[Texto de estudo]:
Chegar ao fim do ano e não entender na plenitude o carro que se criou, é um sinal claro que a época foi difícil. A Mercedes, depois do momento de glória do Brasil, voltou a ficar longe dos lugares da frente em Abu Dhabi, algo que deixou a equipa surpreendida.
James Vowles, responsável pela estratégia dos Flechas de Prata, admitiu que o conceito do W13 ainda levanta dúvidas à equipa, dúvidas que tentarão ser respondidas no inverno, para os ensinamentos serem levados para o W14:
“Penso que não se pode afirmar verdadeiramente agora, ou mesmo durante o inverno, que sabemos tudo sobre o W13. Houve alguns altos e baixos, sendo que este carro tem itens que acreditamos compreender e alguns deles que ainda não foram totalmente explicados. Mas se olharmos para a direção a seguir, as diferenças para a frente, especialmente no ritmo das corridas, fizemos enormes progressos e só o fizemos compreendendo onde estão os nossos problemas, trabalhando neles e trabalhando como equipa”.

[Dados extraídos]:
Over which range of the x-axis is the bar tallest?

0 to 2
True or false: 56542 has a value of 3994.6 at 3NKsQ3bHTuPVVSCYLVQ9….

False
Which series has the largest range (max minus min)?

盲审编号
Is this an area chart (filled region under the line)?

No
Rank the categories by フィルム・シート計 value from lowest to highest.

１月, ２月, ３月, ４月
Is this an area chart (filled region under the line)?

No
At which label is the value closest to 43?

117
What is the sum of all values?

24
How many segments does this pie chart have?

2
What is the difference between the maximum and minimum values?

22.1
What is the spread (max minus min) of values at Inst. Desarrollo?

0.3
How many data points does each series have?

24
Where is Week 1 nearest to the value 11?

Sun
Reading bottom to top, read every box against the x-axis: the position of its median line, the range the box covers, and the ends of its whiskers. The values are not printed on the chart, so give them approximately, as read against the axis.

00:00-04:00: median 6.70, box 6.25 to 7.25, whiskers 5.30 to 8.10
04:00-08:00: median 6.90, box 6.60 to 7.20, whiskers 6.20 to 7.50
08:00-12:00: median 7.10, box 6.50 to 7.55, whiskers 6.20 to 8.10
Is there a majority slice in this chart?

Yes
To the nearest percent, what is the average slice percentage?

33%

[Problemas a resolver]:
1. No texto sobre a Mercedes, que função desempenha James Vowles?
2. Que nomes próprios de pessoas, equipas e lugares aparecem no texto sobre a Mercedes?

[Respostas das tarefas]:
1. É o responsável pela estratégia dos Flechas de Prata.

2. Mercedes, Brasil, Abu Dhabi, James Vowles, Flechas de Prata